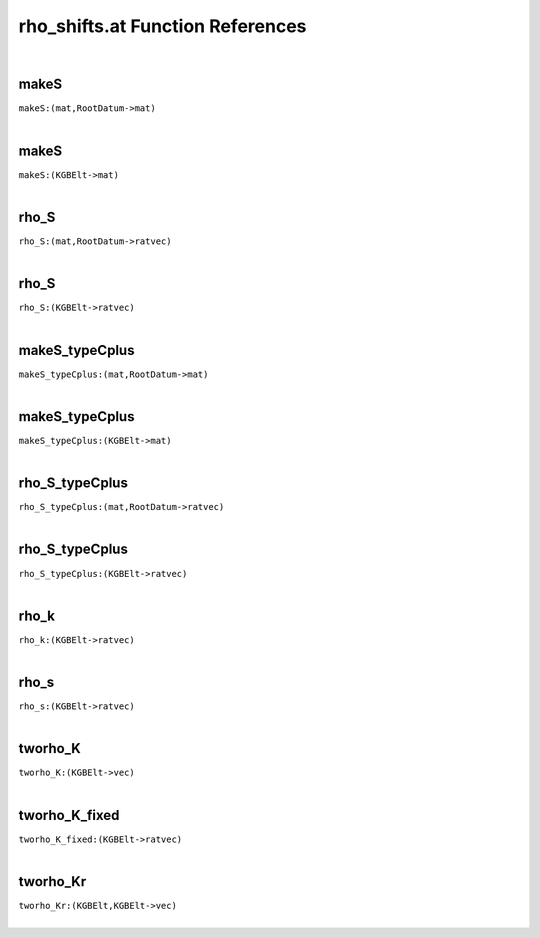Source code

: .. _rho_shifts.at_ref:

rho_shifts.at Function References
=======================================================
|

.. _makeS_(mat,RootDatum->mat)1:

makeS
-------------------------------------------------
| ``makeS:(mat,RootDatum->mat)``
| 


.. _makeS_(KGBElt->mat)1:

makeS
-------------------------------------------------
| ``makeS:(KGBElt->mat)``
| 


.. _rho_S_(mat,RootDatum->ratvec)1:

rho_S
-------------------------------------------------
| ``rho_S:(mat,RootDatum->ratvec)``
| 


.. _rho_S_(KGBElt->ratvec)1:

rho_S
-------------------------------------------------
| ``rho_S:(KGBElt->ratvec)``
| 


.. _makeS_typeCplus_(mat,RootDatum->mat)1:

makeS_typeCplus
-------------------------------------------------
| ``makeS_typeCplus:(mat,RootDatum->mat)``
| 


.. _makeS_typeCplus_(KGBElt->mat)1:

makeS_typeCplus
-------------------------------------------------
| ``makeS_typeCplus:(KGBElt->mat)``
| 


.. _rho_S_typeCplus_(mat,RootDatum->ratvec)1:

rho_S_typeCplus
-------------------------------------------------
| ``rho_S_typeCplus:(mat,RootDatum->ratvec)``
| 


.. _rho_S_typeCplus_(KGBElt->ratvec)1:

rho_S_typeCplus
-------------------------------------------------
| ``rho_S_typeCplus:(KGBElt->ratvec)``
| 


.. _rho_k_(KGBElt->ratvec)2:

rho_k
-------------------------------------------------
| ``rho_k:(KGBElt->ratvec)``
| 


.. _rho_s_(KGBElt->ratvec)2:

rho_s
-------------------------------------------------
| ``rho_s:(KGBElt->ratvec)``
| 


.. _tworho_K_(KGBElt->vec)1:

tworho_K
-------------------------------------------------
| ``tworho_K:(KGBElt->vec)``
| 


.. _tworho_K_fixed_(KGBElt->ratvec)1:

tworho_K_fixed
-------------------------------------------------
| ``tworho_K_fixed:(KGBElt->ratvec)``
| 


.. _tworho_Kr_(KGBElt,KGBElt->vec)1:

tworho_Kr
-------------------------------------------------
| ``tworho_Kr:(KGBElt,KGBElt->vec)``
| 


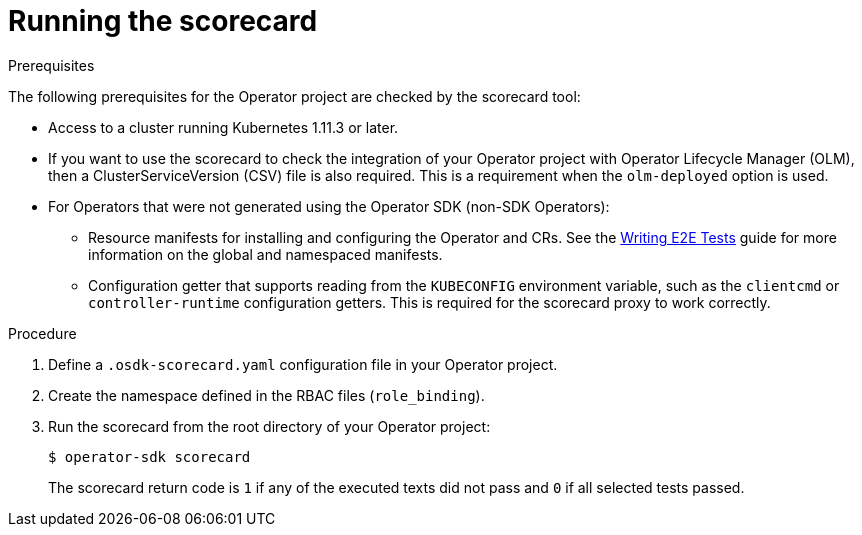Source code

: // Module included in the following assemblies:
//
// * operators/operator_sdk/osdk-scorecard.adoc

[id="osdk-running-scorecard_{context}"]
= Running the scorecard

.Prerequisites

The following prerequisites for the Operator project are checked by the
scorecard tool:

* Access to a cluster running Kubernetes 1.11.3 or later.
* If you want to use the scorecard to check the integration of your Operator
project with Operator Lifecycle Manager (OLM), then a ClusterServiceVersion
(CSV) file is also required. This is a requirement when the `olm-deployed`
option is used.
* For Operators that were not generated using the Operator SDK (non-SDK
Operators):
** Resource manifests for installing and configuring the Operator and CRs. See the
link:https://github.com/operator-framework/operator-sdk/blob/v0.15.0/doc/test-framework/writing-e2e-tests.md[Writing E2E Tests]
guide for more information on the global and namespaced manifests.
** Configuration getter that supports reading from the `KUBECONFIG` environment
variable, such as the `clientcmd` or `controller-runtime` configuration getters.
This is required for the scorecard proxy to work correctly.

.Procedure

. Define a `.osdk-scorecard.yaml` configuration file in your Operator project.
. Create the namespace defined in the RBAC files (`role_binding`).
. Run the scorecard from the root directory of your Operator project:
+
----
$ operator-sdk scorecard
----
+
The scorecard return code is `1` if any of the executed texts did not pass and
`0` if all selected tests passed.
..............................
§ **Exercise prompt**
Every entry above should be given again exactly, with no images included.

§ **Answer box**
Source code

: .. _rho_shifts.at_ref:

rho_shifts.at Function References
=======================================================
|

.. _makeS_(mat,RootDatum->mat)1:

makeS
-------------------------------------------------
| ``makeS:(mat,RootDatum->mat)``
| 


.. _makeS_(KGBElt->mat)1:

makeS
-------------------------------------------------
| ``makeS:(KGBElt->mat)``
| 


.. _rho_S_(mat,RootDatum->ratvec)1:

rho_S
-------------------------------------------------
| ``rho_S:(mat,RootDatum->ratvec)``
| 


.. _rho_S_(KGBElt->ratvec)1:

rho_S
-------------------------------------------------
| ``rho_S:(KGBElt->ratvec)``
| 


.. _makeS_typeCplus_(mat,RootDatum->mat)1:

makeS_typeCplus
-------------------------------------------------
| ``makeS_typeCplus:(mat,RootDatum->mat)``
| 


.. _makeS_typeCplus_(KGBElt->mat)1:

makeS_typeCplus
-------------------------------------------------
| ``makeS_typeCplus:(KGBElt->mat)``
| 


.. _rho_S_typeCplus_(mat,RootDatum->ratvec)1:

rho_S_typeCplus
-------------------------------------------------
| ``rho_S_typeCplus:(mat,RootDatum->ratvec)``
| 


.. _rho_S_typeCplus_(KGBElt->ratvec)1:

rho_S_typeCplus
-------------------------------------------------
| ``rho_S_typeCplus:(KGBElt->ratvec)``
| 


.. _rho_k_(KGBElt->ratvec)2:

rho_k
-------------------------------------------------
| ``rho_k:(KGBElt->ratvec)``
| 


.. _rho_s_(KGBElt->ratvec)2:

rho_s
-------------------------------------------------
| ``rho_s:(KGBElt->ratvec)``
| 


.. _tworho_K_(KGBElt->vec)1:

tworho_K
-------------------------------------------------
| ``tworho_K:(KGBElt->vec)``
| 


.. _tworho_K_fixed_(KGBElt->ratvec)1:

tworho_K_fixed
-------------------------------------------------
| ``tworho_K_fixed:(KGBElt->ratvec)``
| 


.. _tworho_Kr_(KGBElt,KGBElt->vec)1:

tworho_Kr
-------------------------------------------------
| ``tworho_Kr:(KGBElt,KGBElt->vec)``
| 


Source code

: // Module included in the following assemblies:
//
// * operators/operator_sdk/osdk-scorecard.adoc

[id="osdk-running-scorecard_{context}"]
= Running the scorecard

.Prerequisites

The following prerequisites for the Operator project are checked by the
scorecard tool:

* Access to a cluster running Kubernetes 1.11.3 or later.
* If you want to use the scorecard to check the integration of your Operator
project with Operator Lifecycle Manager (OLM), then a ClusterServiceVersion
(CSV) file is also required. This is a requirement when the `olm-deployed`
option is used.
* For Operators that were not generated using the Operator SDK (non-SDK
Operators):
** Resource manifests for installing and configuring the Operator and CRs. See the
link:https://github.com/operator-framework/operator-sdk/blob/v0.15.0/doc/test-framework/writing-e2e-tests.md[Writing E2E Tests]
guide for more information on the global and namespaced manifests.
** Configuration getter that supports reading from the `KUBECONFIG` environment
variable, such as the `clientcmd` or `controller-runtime` configuration getters.
This is required for the scorecard proxy to work correctly.

.Procedure

. Define a `.osdk-scorecard.yaml` configuration file in your Operator project.
. Create the namespace defined in the RBAC files (`role_binding`).
. Run the scorecard from the root directory of your Operator project:
+
----
$ operator-sdk scorecard
----
+
The scorecard return code is `1` if any of the executed texts did not pass and
`0` if all selected tests passed.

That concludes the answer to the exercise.